Edit difference data:
========================================

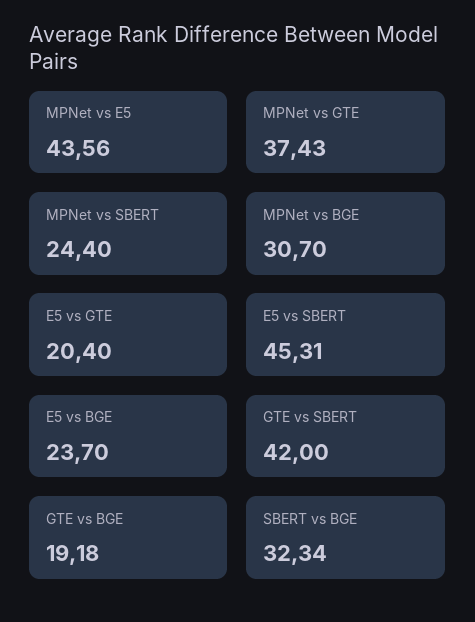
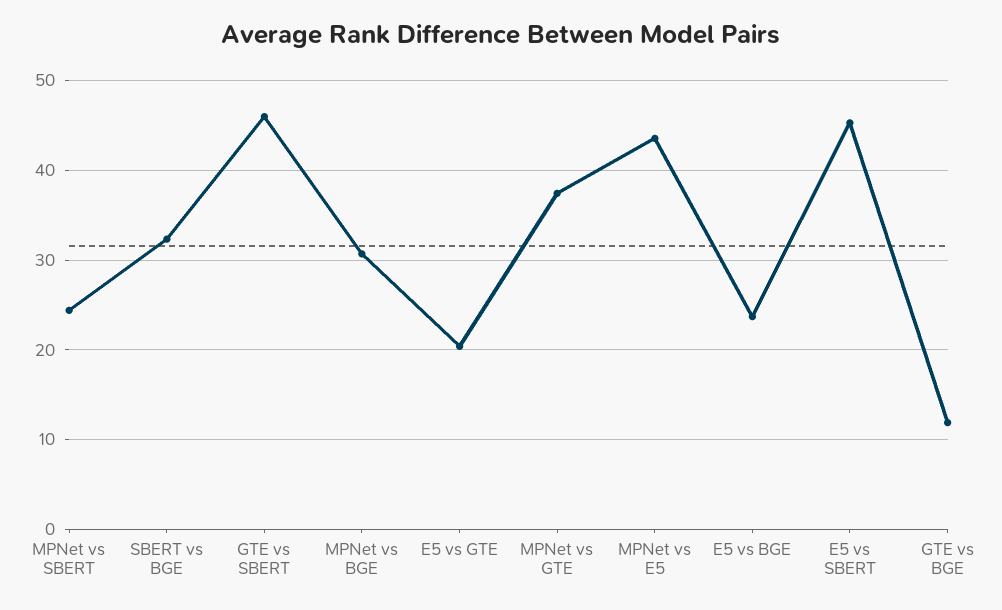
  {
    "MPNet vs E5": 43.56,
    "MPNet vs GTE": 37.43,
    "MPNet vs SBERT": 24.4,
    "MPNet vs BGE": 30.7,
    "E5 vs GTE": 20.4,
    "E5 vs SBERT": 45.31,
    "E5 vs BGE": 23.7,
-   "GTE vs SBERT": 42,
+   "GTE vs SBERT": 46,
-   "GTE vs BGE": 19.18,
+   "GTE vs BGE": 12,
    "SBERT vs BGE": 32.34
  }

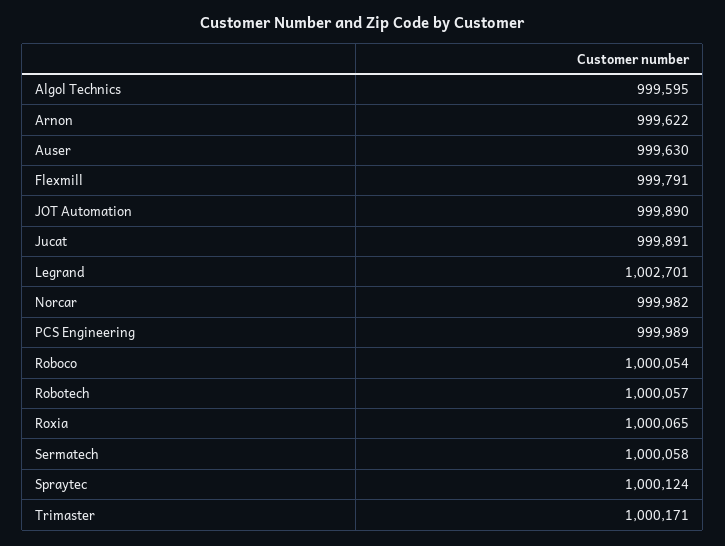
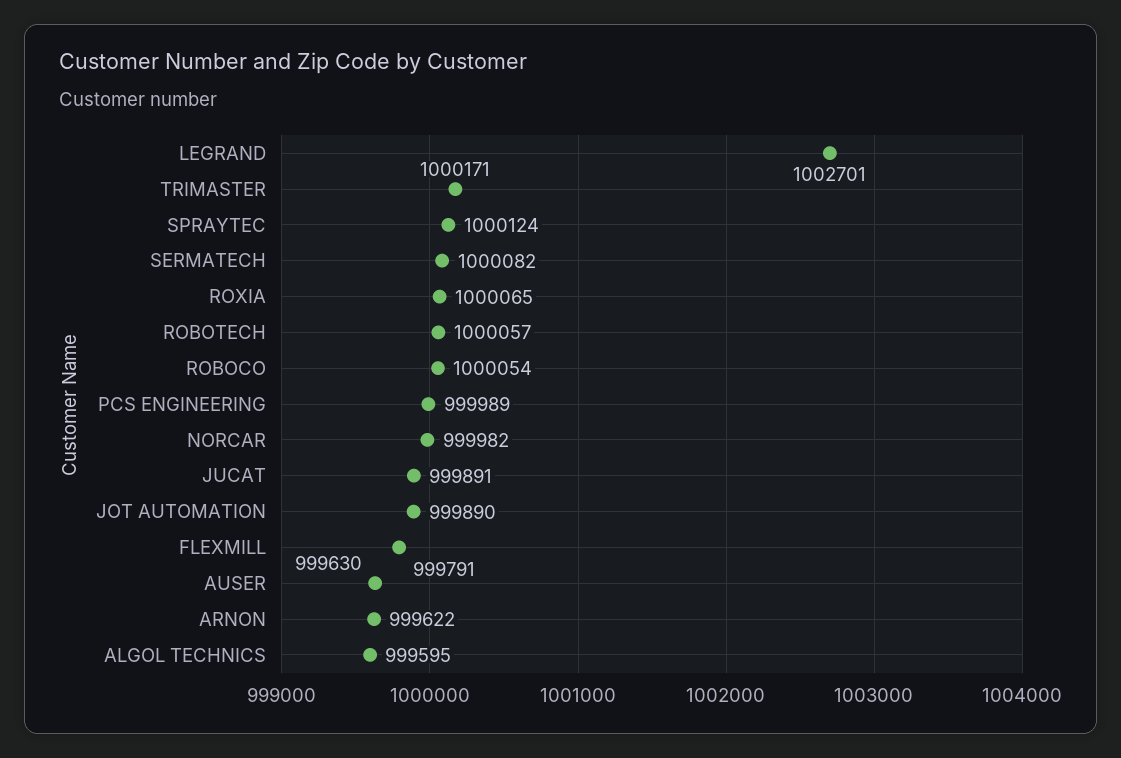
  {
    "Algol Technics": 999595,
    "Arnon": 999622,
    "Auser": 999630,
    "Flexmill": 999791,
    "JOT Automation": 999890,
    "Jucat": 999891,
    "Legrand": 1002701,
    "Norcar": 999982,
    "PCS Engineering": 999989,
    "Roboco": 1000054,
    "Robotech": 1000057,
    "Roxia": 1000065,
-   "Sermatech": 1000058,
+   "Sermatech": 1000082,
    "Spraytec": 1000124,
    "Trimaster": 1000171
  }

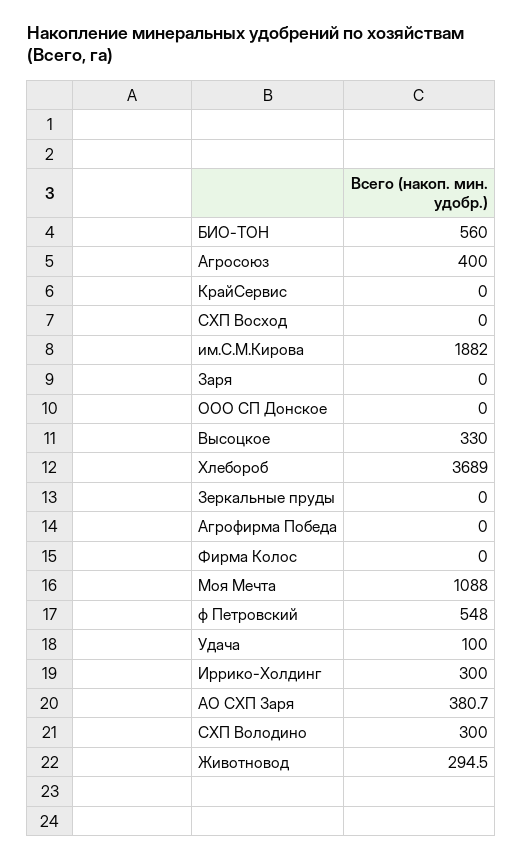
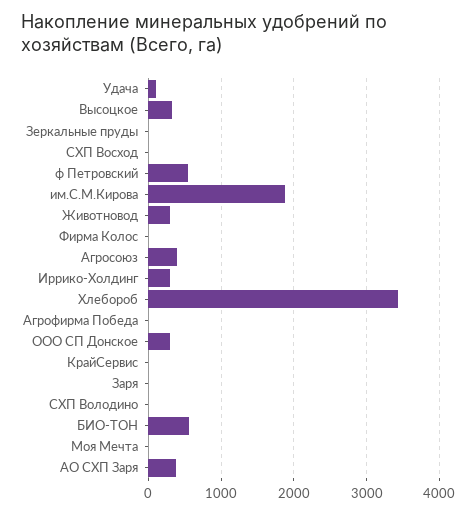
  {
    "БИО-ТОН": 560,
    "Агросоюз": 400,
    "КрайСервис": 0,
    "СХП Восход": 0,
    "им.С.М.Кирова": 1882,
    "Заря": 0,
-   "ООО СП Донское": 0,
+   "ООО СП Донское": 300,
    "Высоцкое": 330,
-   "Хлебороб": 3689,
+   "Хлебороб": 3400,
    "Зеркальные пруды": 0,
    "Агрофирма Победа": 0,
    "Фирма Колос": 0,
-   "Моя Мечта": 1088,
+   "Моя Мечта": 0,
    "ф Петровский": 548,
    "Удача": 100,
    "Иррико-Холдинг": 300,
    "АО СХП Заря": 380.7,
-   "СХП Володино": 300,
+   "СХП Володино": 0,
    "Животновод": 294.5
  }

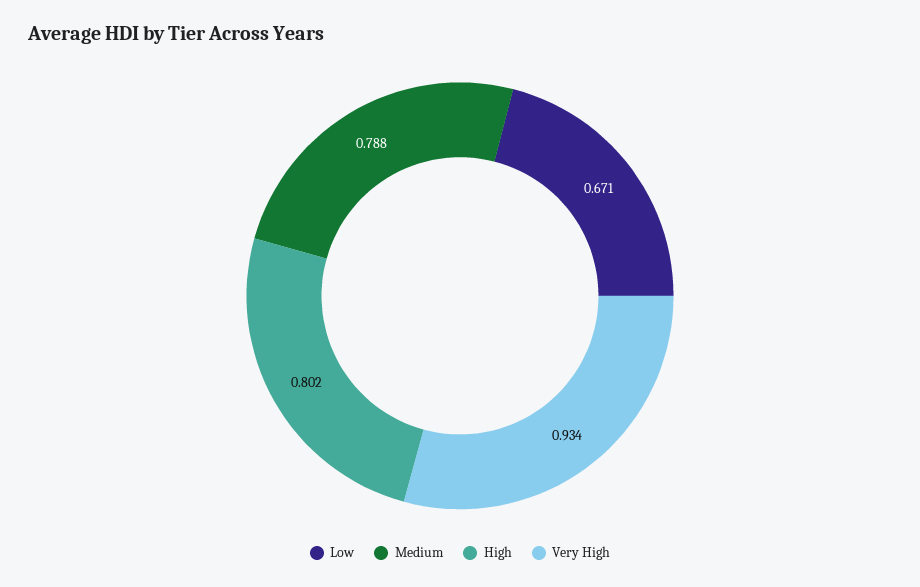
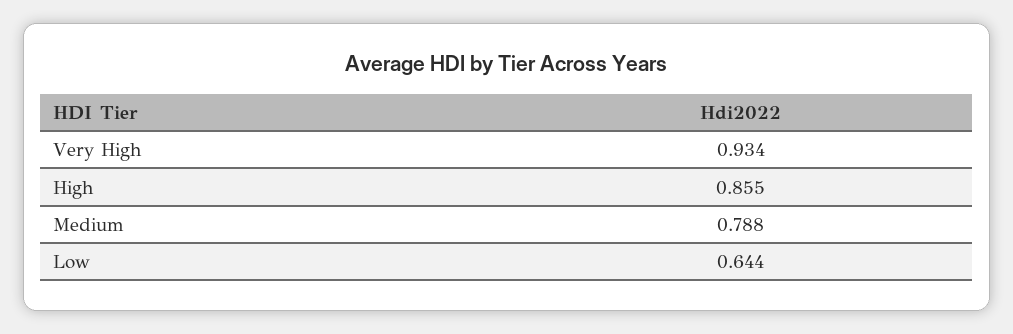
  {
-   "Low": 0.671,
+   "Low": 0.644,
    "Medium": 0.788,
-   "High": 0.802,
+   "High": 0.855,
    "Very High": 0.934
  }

========================================

Exercise details: Every line of the records above should be reproduced exactly, with no pictures included.

Response:
  {
    "MPNet vs E5": 43.56,
    "MPNet vs GTE": 37.43,
    "MPNet vs SBERT": 24.4,
    "MPNet vs BGE": 30.7,
    "E5 vs GTE": 20.4,
    "E5 vs SBERT": 45.31,
    "E5 vs BGE": 23.7,
-   "GTE vs SBERT": 42,
+   "GTE vs SBERT": 46,
-   "GTE vs BGE": 19.18,
+   "GTE vs BGE": 12,
    "SBERT vs BGE": 32.34
  }

  {
    "Algol Technics": 999595,
    "Arnon": 999622,
    "Auser": 999630,
    "Flexmill": 999791,
    "JOT Automation": 999890,
    "Jucat": 999891,
    "Legrand": 1002701,
    "Norcar": 999982,
    "PCS Engineering": 999989,
    "Roboco": 1000054,
    "Robotech": 1000057,
    "Roxia": 1000065,
-   "Sermatech": 1000058,
+   "Sermatech": 1000082,
    "Spraytec": 1000124,
    "Trimaster": 1000171
  }

  {
    "БИО-ТОН": 560,
    "Агросоюз": 400,
    "КрайСервис": 0,
    "СХП Восход": 0,
    "им.С.М.Кирова": 1882,
    "Заря": 0,
-   "ООО СП Донское": 0,
+   "ООО СП Донское": 300,
    "Высоцкое": 330,
-   "Хлебороб": 3689,
+   "Хлебороб": 3400,
    "Зеркальные пруды": 0,
    "Агрофирма Победа": 0,
    "Фирма Колос": 0,
-   "Моя Мечта": 1088,
+   "Моя Мечта": 0,
    "ф Петровский": 548,
    "Удача": 100,
    "Иррико-Холдинг": 300,
    "АО СХП Заря": 380.7,
-   "СХП Володино": 300,
+   "СХП Володино": 0,
    "Животновод": 294.5
  }

  {
-   "Low": 0.671,
+   "Low": 0.644,
    "Medium": 0.788,
-   "High": 0.802,
+   "High": 0.855,
    "Very High": 0.934
  }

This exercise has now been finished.